South Florida sailfish teams are extreme in their approach to making and keeping bait.
“From the shape of the wells to the time in advance that they catch the bait, to the measures they take to feed it, it is quite a process,” Bunn relates. At tournament time when baits are in short supply, the price commanded for live goggle eye can be pretty extreme in its own right. “Gogs can run $150 per dozen if they’re in short supply. Th at said, most guys are so particular about how their bait is cared for, buying bait is an absolute measure of last resort.”
Dedication to Dink Bait Fishing
In terms of style and approach, tournaments targeting Pacific sailfish and white marlin in the Atlantic are highly similar. If you plan to consistently compete in these tournaments there are a few things you’ll need. Lots and lots of mullet for the dredges and ballyhoo by the case. Brad Wachowiak, of the Katherine Anne and owner of Oceans East, understands these extremes from both sides of the cash register.
“Some guys fish triple or quadruple tiered dredges. Mullet typically run about $3.50 a piece. There can be as many as 75 mullet on a triple-tiered dredge,” crew member Justin Wilson describes. “There are some guys who will fill the dredges with islanders or dredge heads. These can run $20-$25 each. There can be three dozen islanders on each dredge. You can easily get to $500 in a dredge.” The investment in mullet or ballyhoo for the dredges is not a long-term one, either. “Some guys change them out twice per day. Others fish them as long as possible, which in most cases isn’t more than two days,” Justin describes.

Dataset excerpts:
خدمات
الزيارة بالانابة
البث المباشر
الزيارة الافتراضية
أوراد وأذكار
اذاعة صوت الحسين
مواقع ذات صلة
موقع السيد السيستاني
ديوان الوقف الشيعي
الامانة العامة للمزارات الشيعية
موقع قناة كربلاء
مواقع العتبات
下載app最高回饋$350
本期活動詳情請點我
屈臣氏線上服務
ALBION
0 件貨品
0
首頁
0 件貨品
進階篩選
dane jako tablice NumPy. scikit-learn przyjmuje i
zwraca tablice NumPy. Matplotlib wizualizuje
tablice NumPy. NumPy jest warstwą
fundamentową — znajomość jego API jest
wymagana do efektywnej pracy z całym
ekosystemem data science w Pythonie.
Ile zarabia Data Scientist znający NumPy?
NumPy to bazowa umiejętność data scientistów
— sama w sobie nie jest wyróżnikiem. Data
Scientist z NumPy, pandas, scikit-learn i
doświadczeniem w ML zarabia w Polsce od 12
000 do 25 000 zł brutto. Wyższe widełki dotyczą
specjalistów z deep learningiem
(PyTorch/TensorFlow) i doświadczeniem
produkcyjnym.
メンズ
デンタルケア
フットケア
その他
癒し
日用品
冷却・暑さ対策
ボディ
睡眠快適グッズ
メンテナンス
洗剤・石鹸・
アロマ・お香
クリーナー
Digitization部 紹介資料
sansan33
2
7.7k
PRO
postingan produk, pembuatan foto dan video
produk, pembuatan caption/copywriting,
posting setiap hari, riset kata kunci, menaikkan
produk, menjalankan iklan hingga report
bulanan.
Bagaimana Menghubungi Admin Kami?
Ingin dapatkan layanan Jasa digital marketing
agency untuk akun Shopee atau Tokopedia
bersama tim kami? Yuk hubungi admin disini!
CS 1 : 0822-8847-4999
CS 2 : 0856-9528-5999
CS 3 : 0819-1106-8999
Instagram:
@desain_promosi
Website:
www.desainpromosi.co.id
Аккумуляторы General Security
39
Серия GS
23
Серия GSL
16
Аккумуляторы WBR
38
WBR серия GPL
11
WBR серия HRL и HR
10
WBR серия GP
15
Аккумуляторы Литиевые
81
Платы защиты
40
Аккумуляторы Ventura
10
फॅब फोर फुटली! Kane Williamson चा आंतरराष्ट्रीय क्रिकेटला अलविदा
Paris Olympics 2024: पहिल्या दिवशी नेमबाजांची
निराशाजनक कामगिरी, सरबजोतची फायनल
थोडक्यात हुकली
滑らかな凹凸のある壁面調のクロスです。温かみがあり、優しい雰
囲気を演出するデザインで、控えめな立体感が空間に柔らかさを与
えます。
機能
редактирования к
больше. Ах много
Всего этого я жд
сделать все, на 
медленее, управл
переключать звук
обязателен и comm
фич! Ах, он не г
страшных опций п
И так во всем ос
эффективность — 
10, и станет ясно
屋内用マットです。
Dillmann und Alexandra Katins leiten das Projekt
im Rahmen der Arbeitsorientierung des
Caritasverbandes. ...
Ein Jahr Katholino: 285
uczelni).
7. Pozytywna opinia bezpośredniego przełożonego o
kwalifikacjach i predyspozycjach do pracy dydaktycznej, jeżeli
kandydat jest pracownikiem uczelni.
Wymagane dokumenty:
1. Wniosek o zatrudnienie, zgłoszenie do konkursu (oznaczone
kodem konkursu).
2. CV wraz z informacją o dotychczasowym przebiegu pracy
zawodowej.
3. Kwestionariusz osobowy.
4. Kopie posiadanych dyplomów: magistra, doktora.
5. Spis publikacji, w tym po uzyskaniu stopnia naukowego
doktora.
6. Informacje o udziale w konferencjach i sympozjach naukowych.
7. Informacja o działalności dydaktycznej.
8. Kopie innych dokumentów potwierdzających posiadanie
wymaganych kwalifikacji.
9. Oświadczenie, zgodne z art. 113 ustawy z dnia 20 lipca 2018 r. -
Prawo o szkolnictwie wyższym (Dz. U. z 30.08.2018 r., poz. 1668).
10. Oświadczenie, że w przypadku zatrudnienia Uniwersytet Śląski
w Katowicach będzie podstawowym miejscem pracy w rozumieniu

# TASKS TO CARRY OUT
1. In the tournament bait passage, can you recast the paragraph that begins "Some guys fish triple or quadruple tiered dredges" as a short bulleted list that keeps its main facts?
2. What is the tournament bait passage about, summed up in two sentences?
3. According to the tournament bait passage, how much can live goggle eyes cost when they are in short supply?
You won't need the entries for any of this.

# ANSWERS GIVEN
1.
- Some crews fish triple- or quadruple-tiered dredges.
- Mullet cost about $3.50 each, and a triple-tiered dredge can hold as many as 75.
- Some crews fill dredges with islanders or dredge heads at $20–$25 each, up to three dozen per dredge.
- A single dredge can easily reach $500.
- Some crews change the dredge baits twice a day; others fish them as long as possible, which is usually no more than two days.

2. South Florida sailfish teams go to great lengths to catch and keep bait, and they treat buying goggle eyes, which can cost $150 a dozen when scarce, as a last resort. Tournaments for Pacific sailfish and Atlantic white marlin call for large amounts of mullet and ballyhoo for dredges, where one dredge can easily cost $500 and the baits last no more than about two days.

3. They can cost $150 per dozen.